Task objective: Please replace "Comedia" with "Drama" in the lines from the start through the line with "4K Ultra HD HDR", and give those lines back with nothing else changed.

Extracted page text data

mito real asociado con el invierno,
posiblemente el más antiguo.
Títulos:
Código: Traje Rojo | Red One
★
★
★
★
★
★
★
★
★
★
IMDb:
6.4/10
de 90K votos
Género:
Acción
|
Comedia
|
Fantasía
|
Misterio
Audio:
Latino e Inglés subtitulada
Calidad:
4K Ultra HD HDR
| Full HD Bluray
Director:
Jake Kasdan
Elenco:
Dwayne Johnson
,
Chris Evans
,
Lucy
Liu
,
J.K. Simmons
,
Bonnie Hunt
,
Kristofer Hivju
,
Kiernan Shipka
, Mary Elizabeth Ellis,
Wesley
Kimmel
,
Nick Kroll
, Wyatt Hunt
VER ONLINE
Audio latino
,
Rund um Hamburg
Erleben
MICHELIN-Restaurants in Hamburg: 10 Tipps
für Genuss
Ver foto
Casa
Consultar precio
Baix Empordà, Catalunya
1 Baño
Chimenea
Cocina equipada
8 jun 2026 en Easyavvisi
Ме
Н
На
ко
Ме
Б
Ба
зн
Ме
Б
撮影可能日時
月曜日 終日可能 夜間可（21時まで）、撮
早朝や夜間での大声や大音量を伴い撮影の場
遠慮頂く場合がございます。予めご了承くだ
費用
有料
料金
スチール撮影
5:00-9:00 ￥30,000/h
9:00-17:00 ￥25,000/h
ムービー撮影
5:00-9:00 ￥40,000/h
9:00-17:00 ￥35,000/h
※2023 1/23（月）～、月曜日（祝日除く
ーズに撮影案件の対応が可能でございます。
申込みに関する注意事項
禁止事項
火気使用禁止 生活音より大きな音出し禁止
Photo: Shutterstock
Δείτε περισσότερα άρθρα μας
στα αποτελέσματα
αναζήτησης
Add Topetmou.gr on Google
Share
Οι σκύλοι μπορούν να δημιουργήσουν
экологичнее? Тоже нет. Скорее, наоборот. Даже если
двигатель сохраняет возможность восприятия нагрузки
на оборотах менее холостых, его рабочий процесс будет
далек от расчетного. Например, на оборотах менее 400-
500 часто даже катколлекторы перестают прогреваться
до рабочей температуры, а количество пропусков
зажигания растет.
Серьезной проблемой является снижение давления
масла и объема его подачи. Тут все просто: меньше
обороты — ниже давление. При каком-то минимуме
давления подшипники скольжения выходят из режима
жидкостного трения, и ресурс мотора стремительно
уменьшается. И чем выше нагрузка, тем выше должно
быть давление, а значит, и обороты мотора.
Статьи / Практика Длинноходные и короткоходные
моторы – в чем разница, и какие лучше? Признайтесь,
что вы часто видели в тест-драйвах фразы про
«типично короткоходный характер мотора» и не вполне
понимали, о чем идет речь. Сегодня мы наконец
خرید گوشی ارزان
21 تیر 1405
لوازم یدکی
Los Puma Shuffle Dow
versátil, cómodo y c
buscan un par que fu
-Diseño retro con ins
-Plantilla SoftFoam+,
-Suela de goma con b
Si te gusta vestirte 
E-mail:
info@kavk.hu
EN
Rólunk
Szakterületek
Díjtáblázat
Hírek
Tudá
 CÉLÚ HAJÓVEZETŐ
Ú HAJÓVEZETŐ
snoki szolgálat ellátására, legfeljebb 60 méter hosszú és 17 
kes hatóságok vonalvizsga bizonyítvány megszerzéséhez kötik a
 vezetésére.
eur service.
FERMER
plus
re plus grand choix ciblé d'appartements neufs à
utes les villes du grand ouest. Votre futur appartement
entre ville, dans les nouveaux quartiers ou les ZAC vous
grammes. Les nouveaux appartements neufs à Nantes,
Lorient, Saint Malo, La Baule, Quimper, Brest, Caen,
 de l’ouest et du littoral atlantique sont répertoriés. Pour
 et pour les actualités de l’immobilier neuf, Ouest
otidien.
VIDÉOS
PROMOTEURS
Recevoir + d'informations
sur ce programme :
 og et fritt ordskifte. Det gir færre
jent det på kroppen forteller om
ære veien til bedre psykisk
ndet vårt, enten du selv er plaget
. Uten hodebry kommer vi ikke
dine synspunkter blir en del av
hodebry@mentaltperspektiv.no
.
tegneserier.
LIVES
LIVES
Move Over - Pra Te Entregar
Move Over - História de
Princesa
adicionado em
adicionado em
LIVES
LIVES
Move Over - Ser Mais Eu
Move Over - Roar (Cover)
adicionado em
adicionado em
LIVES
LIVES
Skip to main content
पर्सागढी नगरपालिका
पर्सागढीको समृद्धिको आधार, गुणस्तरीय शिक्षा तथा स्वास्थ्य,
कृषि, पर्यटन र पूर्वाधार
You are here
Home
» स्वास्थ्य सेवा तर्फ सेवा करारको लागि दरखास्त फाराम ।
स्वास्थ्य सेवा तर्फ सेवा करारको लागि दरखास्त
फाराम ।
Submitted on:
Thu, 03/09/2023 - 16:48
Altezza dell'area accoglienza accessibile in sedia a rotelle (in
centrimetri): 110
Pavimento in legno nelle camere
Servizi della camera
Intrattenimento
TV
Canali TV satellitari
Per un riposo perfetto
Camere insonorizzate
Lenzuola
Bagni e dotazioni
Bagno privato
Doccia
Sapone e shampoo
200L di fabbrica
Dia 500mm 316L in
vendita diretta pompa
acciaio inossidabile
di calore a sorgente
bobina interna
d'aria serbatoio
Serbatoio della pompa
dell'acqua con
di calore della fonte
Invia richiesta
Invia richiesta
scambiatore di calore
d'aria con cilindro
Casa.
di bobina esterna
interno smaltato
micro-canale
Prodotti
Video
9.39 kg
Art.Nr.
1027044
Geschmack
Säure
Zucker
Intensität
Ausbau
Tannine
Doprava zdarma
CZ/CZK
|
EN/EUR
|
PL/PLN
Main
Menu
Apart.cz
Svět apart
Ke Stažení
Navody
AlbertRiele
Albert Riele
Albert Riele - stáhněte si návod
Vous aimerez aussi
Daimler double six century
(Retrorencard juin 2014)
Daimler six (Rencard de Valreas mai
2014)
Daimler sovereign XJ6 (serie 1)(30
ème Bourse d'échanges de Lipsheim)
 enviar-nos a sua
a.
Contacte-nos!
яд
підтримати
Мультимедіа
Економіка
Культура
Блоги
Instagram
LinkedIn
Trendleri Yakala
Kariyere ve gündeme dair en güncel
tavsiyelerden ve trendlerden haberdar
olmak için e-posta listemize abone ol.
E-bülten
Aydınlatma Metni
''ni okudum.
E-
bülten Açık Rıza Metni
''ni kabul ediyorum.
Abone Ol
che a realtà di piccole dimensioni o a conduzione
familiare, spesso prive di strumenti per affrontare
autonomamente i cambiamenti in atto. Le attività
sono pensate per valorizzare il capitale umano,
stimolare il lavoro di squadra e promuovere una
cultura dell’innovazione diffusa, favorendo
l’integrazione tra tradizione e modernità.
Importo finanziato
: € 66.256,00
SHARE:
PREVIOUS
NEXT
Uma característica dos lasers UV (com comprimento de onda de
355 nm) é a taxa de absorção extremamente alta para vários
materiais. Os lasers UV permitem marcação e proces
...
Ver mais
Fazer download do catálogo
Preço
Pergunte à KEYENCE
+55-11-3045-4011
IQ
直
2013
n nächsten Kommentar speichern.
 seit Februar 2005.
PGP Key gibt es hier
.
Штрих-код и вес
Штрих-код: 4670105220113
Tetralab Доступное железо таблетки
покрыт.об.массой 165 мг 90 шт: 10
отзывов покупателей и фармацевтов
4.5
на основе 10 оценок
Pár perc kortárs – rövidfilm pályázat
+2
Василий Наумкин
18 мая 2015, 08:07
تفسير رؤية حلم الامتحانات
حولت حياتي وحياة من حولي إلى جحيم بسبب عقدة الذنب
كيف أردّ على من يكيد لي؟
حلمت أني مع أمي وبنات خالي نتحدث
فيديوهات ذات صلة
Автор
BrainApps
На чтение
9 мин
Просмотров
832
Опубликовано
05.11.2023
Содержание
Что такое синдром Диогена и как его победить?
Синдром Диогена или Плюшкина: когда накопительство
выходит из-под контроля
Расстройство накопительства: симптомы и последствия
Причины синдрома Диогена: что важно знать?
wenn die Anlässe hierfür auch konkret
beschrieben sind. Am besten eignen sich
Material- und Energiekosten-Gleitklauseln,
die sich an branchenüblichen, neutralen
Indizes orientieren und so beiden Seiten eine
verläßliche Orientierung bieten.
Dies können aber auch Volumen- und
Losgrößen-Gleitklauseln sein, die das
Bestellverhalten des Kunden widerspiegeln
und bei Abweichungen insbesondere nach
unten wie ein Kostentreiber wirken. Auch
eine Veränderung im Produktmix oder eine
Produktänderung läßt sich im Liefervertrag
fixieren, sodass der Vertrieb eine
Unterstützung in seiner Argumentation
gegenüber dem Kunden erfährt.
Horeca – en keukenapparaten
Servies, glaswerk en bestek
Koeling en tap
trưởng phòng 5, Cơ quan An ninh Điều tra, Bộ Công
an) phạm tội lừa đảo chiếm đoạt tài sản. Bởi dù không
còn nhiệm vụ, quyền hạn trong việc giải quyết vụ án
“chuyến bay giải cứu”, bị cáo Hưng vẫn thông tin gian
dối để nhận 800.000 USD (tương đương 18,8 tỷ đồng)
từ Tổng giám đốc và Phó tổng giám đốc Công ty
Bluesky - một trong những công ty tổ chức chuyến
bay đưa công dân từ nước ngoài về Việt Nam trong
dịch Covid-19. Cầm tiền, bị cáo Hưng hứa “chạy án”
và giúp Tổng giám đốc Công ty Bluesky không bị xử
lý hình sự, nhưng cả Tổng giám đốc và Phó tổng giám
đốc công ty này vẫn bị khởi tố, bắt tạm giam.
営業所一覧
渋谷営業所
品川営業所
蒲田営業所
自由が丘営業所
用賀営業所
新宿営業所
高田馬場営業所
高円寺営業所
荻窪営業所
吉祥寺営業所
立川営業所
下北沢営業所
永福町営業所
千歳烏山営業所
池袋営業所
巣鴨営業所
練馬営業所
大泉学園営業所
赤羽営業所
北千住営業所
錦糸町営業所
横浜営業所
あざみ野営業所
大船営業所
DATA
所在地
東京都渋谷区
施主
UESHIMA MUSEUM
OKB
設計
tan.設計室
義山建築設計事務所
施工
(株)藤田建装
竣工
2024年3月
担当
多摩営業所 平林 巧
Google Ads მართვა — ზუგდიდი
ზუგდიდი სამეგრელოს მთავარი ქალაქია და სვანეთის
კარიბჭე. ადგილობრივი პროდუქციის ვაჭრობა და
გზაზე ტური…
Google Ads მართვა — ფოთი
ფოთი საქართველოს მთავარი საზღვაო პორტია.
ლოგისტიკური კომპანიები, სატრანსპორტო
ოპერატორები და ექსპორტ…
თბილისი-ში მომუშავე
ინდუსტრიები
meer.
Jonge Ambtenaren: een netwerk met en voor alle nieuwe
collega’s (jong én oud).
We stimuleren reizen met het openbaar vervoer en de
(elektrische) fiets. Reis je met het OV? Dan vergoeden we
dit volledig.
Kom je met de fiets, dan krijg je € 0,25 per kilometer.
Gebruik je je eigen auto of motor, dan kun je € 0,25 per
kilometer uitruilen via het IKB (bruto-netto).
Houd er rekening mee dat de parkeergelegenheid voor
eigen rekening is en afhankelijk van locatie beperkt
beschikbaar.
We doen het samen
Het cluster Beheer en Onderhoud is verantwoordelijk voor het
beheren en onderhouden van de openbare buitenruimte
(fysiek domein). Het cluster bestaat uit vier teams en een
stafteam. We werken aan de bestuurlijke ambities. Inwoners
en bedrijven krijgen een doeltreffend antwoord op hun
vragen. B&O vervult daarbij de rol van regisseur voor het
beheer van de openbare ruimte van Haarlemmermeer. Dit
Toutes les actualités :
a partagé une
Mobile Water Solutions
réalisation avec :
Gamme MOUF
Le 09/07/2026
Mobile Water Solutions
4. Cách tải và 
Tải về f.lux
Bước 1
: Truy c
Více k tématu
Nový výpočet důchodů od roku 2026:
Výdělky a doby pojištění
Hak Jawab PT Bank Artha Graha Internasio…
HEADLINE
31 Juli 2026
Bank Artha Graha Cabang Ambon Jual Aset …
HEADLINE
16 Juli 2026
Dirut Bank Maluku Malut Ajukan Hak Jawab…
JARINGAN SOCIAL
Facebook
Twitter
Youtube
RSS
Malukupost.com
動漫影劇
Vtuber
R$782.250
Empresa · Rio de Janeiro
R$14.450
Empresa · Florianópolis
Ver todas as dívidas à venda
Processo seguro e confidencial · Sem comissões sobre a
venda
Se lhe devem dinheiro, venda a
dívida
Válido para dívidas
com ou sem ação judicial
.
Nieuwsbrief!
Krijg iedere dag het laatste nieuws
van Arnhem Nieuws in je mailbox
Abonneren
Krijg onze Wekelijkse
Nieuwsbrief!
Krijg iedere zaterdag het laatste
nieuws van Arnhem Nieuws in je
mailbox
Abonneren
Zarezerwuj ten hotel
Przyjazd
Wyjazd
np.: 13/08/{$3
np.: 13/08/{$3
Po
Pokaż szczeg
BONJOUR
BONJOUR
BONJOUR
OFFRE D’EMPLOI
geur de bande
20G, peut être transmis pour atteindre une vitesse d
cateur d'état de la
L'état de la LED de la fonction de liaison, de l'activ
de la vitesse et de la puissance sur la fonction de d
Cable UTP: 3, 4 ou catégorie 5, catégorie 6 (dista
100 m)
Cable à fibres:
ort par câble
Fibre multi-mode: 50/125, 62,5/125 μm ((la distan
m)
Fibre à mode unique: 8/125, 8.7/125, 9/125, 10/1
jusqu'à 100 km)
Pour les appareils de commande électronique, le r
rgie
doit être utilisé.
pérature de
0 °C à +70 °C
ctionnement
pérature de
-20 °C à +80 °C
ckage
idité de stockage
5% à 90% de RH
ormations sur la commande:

Exercise solution:
mito real asociado con el invierno,
posiblemente el más antiguo.
Títulos:
Código: Traje Rojo | Red One
★
★
★
★
★
★
★
★
★
★
IMDb:
6.4/10
de 90K votos
Género:
Acción
|
Drama
|
Fantasía
|
Misterio
Audio:
Latino e Inglés subtitulada
Calidad:
4K Ultra HD HDR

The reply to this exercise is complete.